Au-delà du mannequin conventionnel
Anti-Agency est le nom d’une agence de mannequins qui refuse de faire comme tout le monde. Ses fondatrices expliquent pourquoi leur compagnie privilégie l’esprit frondeur.
«Je n’ai rien contre les mannequins qui montrent leurs seins, mais je tique quand je constate la disparité qui existe parfois dans la façon de représenter les hommes et les femmes», déclare la mannequin d’Anti-Agency et poète primée Amy Blakemore. La jeune femme à la tête rasée ajoute: «La soumission implicite est la seule chose que je refuse de faire pour un client – c’est un principe féministe que j’ai.»
Voilà une chose qu’on entend peu dans l’industrie de la mode, notamment de la bouche d’une mannequin. «Nous n’engageons pas des gens qui veulent devenir mannequins», explique la cofondatrice d’Anti-Agency Pandora Lennard. Mme Lennard et son associée, Lucy Greene, qui ont lancé officiellement l’agence londonienne en début d’année, n’exercent aucune pression sur leurs mannequins, dont la beauté ineffable est souvent relevée par des tatouages et des piercings, pour qu’ils se conforment aux normes de l’industrie. Ils sont maîtres de leur apparence – de leur pilosité à leur IMC – et des contrats qu’ils choisissent d’honorer.
Le monde de la mode n’a jamais envisagé d’un bon œil que les mannequins puissent jouir de la liberté d’expression et du droit de choisir. Mais les fondatrices de cette nouvelle agence – elles n’ont que 24 ans! – ne savent-elles pas que des individus qui disent ce qu’ils pensent sont susceptibles de nuire aux affaires? «Les marques aiment ceux qui peuvent représenter de façon authentique leur identité, affirme Mme Greene. Avec nous, elles savent qu’elles ne travailleront pas avec des potiches. Et puis, nos mannequins sont peut-être francs, mais ils savent se tenir.»
Ce genre d’attitude convient à certains clients, notamment à Dr. Martens, Vivienne Westwood et ASOS. «Quand un contrat est signé avec Anti-Agency, le mannequin et la marque savent à quoi s’attendre», énonce le musicien, mannequin et barman Chris Tanner. L’artiste maquilleuse et mannequin Portia Williams acquiesce: «Les clients retiennent vos services pour ce que vous êtes, pas seulement pour ce dont vous avez l’air.»
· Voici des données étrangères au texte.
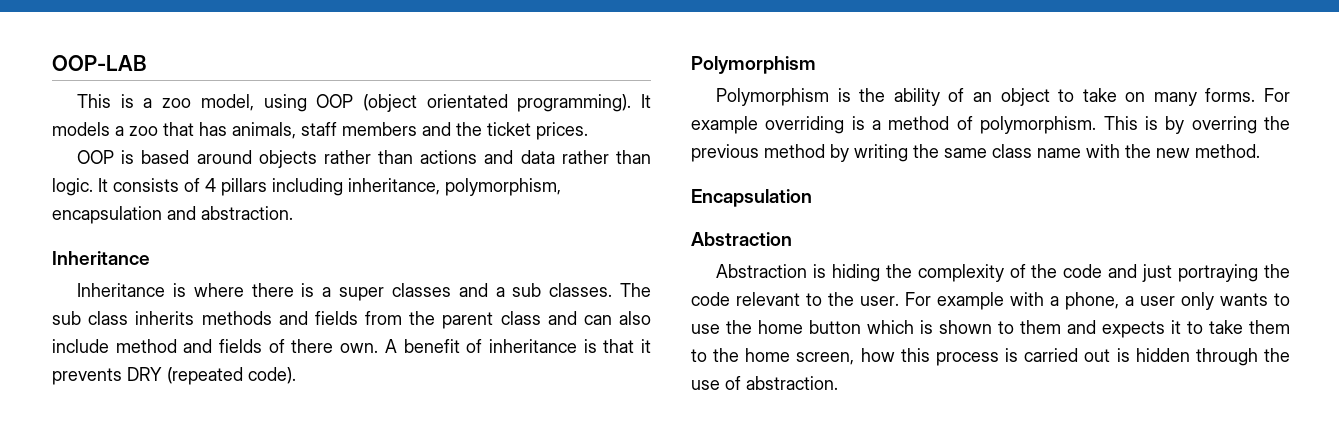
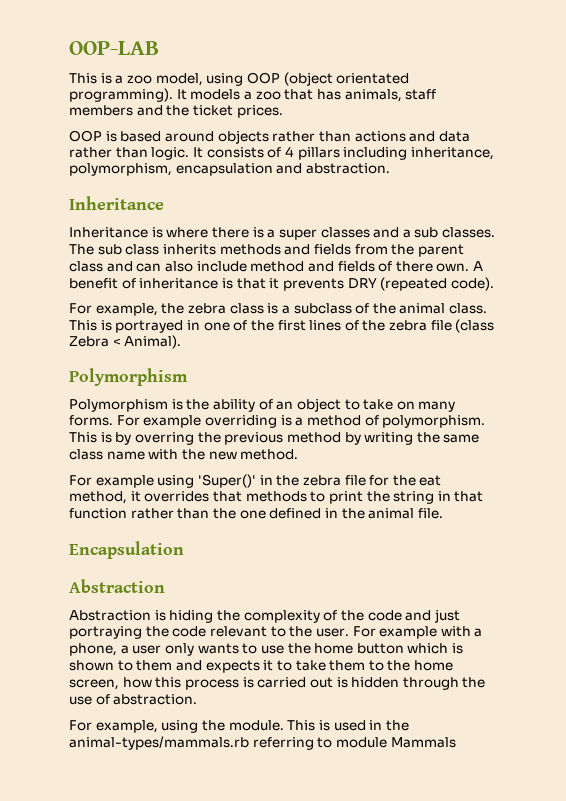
(296, 375) none -> [69,303,488,316] [69,319,495,333] [69,335,182,349] // For example, the zebra class is a subclass of the animal class. This is portrayed in one of the first lines of the zebra file (class Zebra < Animal).
(1260, 151) none -> [69,474,442,488] [69,491,484,504] [69,508,443,519] // For example using 'Super()' in the zebra file for the eat method, it overrides that methods to print the string in that function rather than the one defined in the animal file.
(838, 383) none -> [69,720,409,733] [69,736,456,750] // For example, using the module. This is used in the animal-types/mammals.rb referring to module Mammals

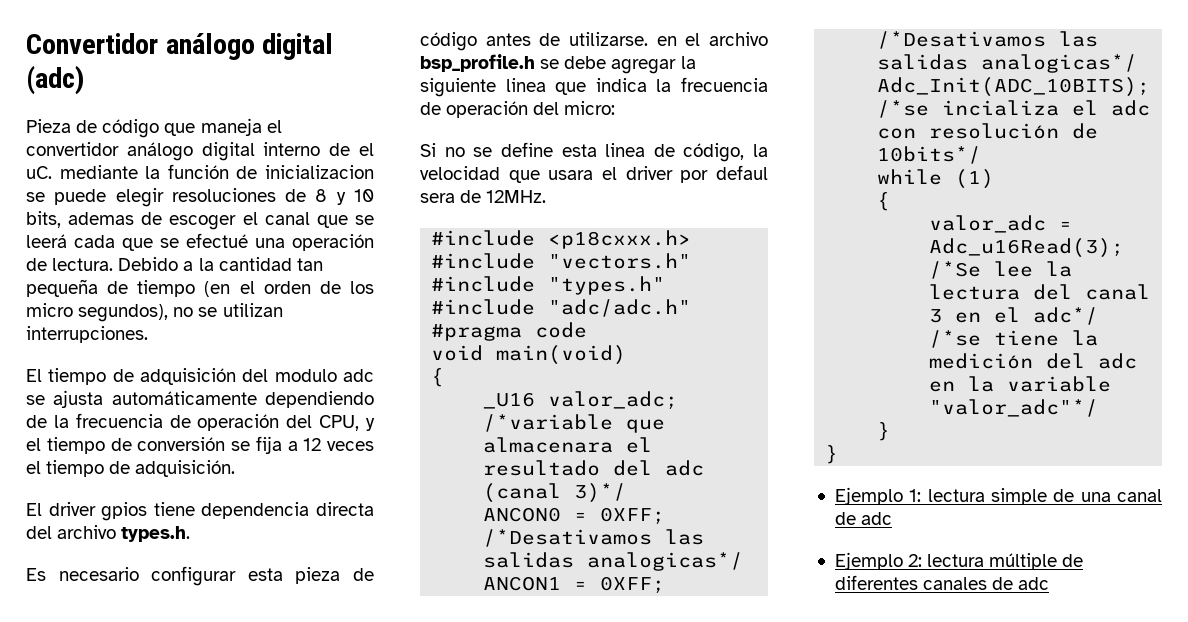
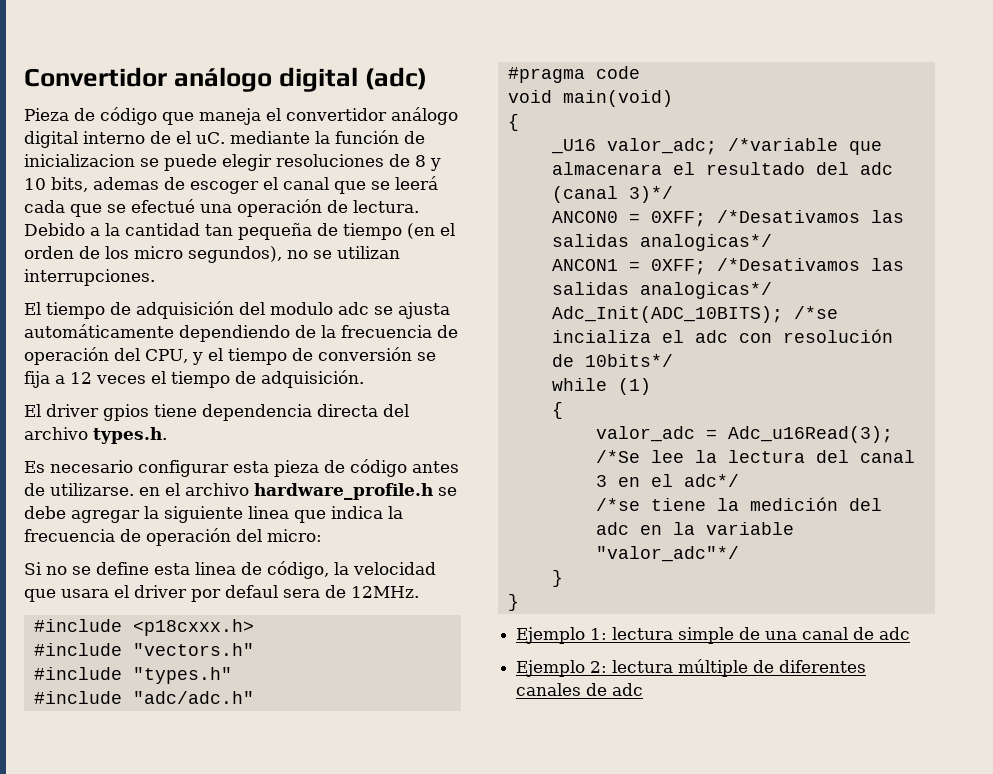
[420,54,535,72] bsp_profile.h -> [254,483,433,500] hardware_profile.h

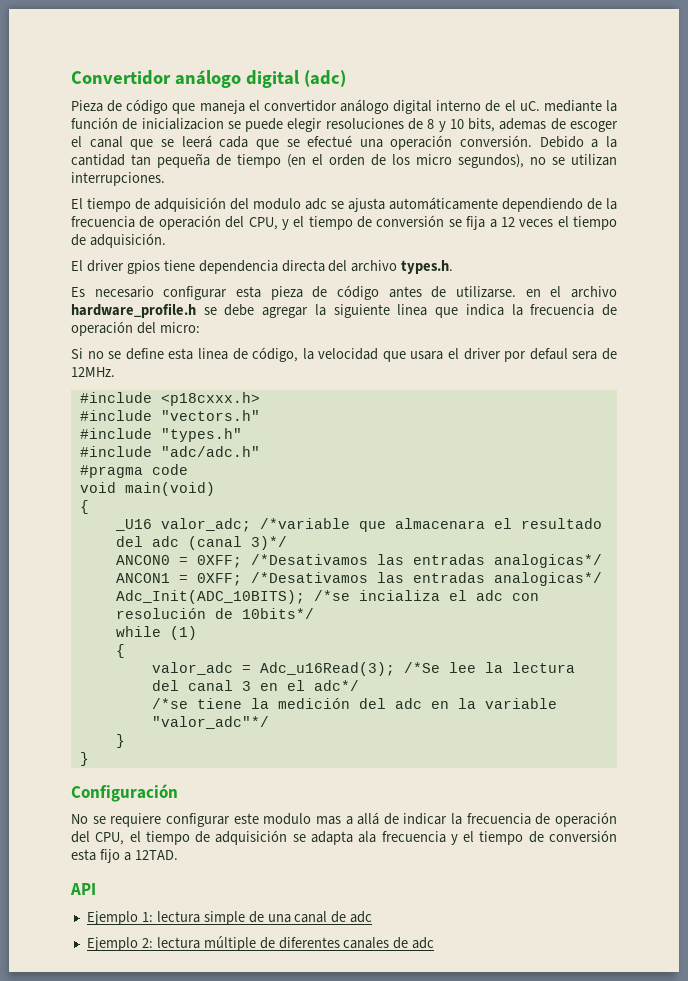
[327,200,419,213] de lectura. -> [460,135,533,147] conversión.
[551,234,629,247] salidas -> [412,554,485,565] entradas
[551,282,629,295] salidas -> [412,572,485,583] entradas
(519, 602) none -> [71,784,178,802] [71,812,617,827] [71,830,617,845] [71,849,178,863] [70,883,96,895] // Configuración // No se requiere configurar este modulo mas a allá de indicar la frecuencia de operación del CPU, el tiempo de adquisición se adapta ala frecuencia y el tiempo de conversión esta fijo a 12TAD. // API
Le modèle d’entreprise pour le moins particulier des deux stylistes est parfaitement en phase avec les jeunes de 20 ans, qui peuvent difficilement être associés à une seule activité professionnelle – c’est l’avènement du mannequin-DJ-artiste!
«Nos mannequins sont ambitieux, et les gens cherchent à aller au-delà de l’image pour mieux les connaître», explique Mme Lennard.
«Plusieurs mannequins féminines font ainsi partie d’une nouvelle vague de «filles à personnalité forte», comme «Chloe Norgaard [à la chevelure arc-en-ciel], Cara Delevingne et Kendall Jenner».
Par ailleurs, l’usage promotionnel des médias sociaux amène le public à s’intéresser à la vie privée des mannequins d’une façon nouvelle. «Ce qui attire, ce sont eux en tant qu’individus», affirme Mme Greene. D’où les photos Instagram de Cara Delevingne tirant la langue ou de Miley Cyrus montrant ses fesses. Les agents artistiques se servent également des médias sociaux pour découvrir de nouveaux visages. «Vous pouvez en apprendre beaucoup sur leur vie grâce à Facebook et à Instagram», explique Mme Greene. «C’est un peu la traque via Facebook», ajoute Mme Lennard.
Pour les deux femmes – qui ont d’abord vu dans leur association un moyen d’aider leurs amis créatifs à gagner un peu d’argent –, le temps est venu de tirer profit de l’engouement du monde de la mode pour l’excentricité et d’envoyer leurs 50 protégés à l’assaut du marché planétaire. Et, qui sait, peut-être l’armée de mannequins nouveau genre d’Anti-Agency réussira-t-elle à faire passer la beauté conventionnelle pour quelque chose de tellement dépassé!